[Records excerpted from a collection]
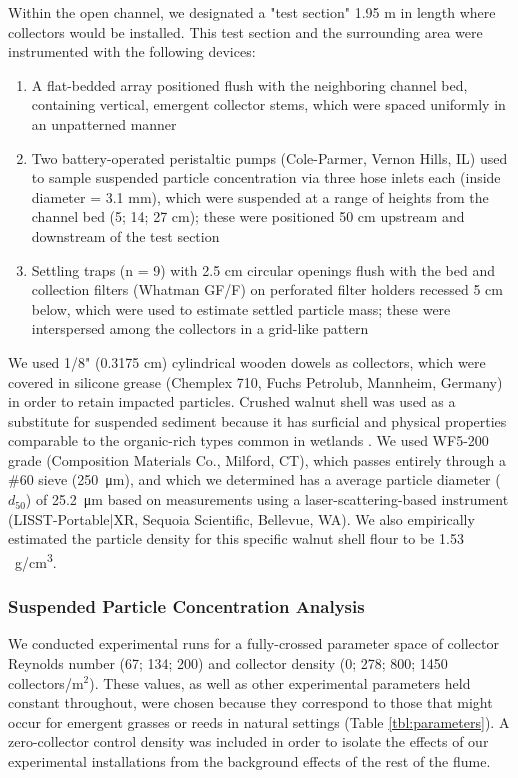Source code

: \documentclass[geosciences,article,submit,moreauthors,pdftex]{Definitions/mdpi}
\begin{document}
Within the open channel, we designated a "test section" 1.95 m in length where collectors would be installed. This test section and the surrounding area were instrumented with the following devices:
\begin{enumerate}
     \item A flat-bedded array positioned flush with the neighboring channel bed, containing vertical, emergent collector stems, which were spaced uniformly in an unpatterned manner
    \item Two battery-operated peristaltic pumps (Cole-Parmer, Vernon Hills, IL) used to sample suspended particle concentration via three hose inlets each (inside diameter = 3.1 mm), which were suspended at a range of heights from the channel bed (5; 14; 27 cm); these were positioned 50 cm upstream and downstream of the test section 
   \item Settling traps (n = 9) with 2.5 cm circular openings flush with the bed and collection filters (Whatman GF/F) on perforated filter holders recessed 5 cm below, which were used to estimate settled particle mass; these were interspersed among the collectors in a grid-like pattern
\end{enumerate}

We used 1/8" (0.3175 cm) cylindrical wooden dowels as collectors, which were covered in silicone grease (Chemplex 710, Fuchs Petrolub, Mannheim, Germany) in order to retain impacted particles. Crushed walnut shell was used as a substitute for suspended sediment because it has surficial and physical properties comparable to the organic-rich types common in wetlands \cite{muller2017experiments, jenzer2015sediment, redding2006particle}. We used WF5-200 grade (Composition Materials Co., Milford, CT), which passes entirely through a \#60 sieve (\SI{250}{\micro\metre}), and which we determined has a average particle diameter ($d_{50}$) of \SI{25.2}{\micro\metre} based on measurements using a laser-scattering-based instrument (LISST-Portable|XR, Sequoia Scientific, Bellevue, WA). We also empirically estimated the particle density for this specific walnut shell flour to be 1.53 \SI{}{\gram/\centi\metre\cubed}.

\subsubsection{Suspended Particle Concentration Analysis}

We conducted experimental runs for a fully-crossed parameter space of collector Reynolds number (67; 134; 200) and collector density (0; 278; 800; 1450 collectors/m$^2$). These values, as well as other experimental parameters held constant throughout, were chosen because they correspond to those that might occur for emergent grasses or reeds in natural settings (Table \ref{tbl:parameters}). A zero-collector control density was included in order to isolate the effects of our experimental installations from the background effects of the rest of the flume.   
\end{document}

### Exercise prompt
Restate the data above word for word, so that the only difference is the missing pictures.

### Response area
Source code

: \documentclass[geosciences,article,submit,moreauthors,pdftex]{Definitions/mdpi}
\begin{document}
Within the open channel, we designated a "test section" 1.95 m in length where collectors would be installed. This test section and the surrounding area were instrumented with the following devices:
\begin{enumerate}
     \item A flat-bedded array positioned flush with the neighboring channel bed, containing vertical, emergent collector stems, which were spaced uniformly in an unpatterned manner
    \item Two battery-operated peristaltic pumps (Cole-Parmer, Vernon Hills, IL) used to sample suspended particle concentration via three hose inlets each (inside diameter = 3.1 mm), which were suspended at a range of heights from the channel bed (5; 14; 27 cm); these were positioned 50 cm upstream and downstream of the test section 
   \item Settling traps (n = 9) with 2.5 cm circular openings flush with the bed and collection filters (Whatman GF/F) on perforated filter holders recessed 5 cm below, which were used to estimate settled particle mass; these were interspersed among the collectors in a grid-like pattern
\end{enumerate}

We used 1/8" (0.3175 cm) cylindrical wooden dowels as collectors, which were covered in silicone grease (Chemplex 710, Fuchs Petrolub, Mannheim, Germany) in order to retain impacted particles. Crushed walnut shell was used as a substitute for suspended sediment because it has surficial and physical properties comparable to the organic-rich types common in wetlands \cite{muller2017experiments, jenzer2015sediment, redding2006particle}. We used WF5-200 grade (Composition Materials Co., Milford, CT), which passes entirely through a \#60 sieve (\SI{250}{\micro\metre}), and which we determined has a average particle diameter ($d_{50}$) of \SI{25.2}{\micro\metre} based on measurements using a laser-scattering-based instrument (LISST-Portable|XR, Sequoia Scientific, Bellevue, WA). We also empirically estimated the particle density for this specific walnut shell flour to be 1.53 \SI{}{\gram/\centi\metre\cubed}.

\subsubsection{Suspended Particle Concentration Analysis}

We conducted experimental runs for a fully-crossed parameter space of collector Reynolds number (67; 134; 200) and collector density (0; 278; 800; 1450 collectors/m$^2$). These values, as well as other experimental parameters held constant throughout, were chosen because they correspond to those that might occur for emergent grasses or reeds in natural settings (Table \ref{tbl:parameters}). A zero-collector control density was included in order to isolate the effects of our experimental installations from the background effects of the rest of the flume.   
\end{document}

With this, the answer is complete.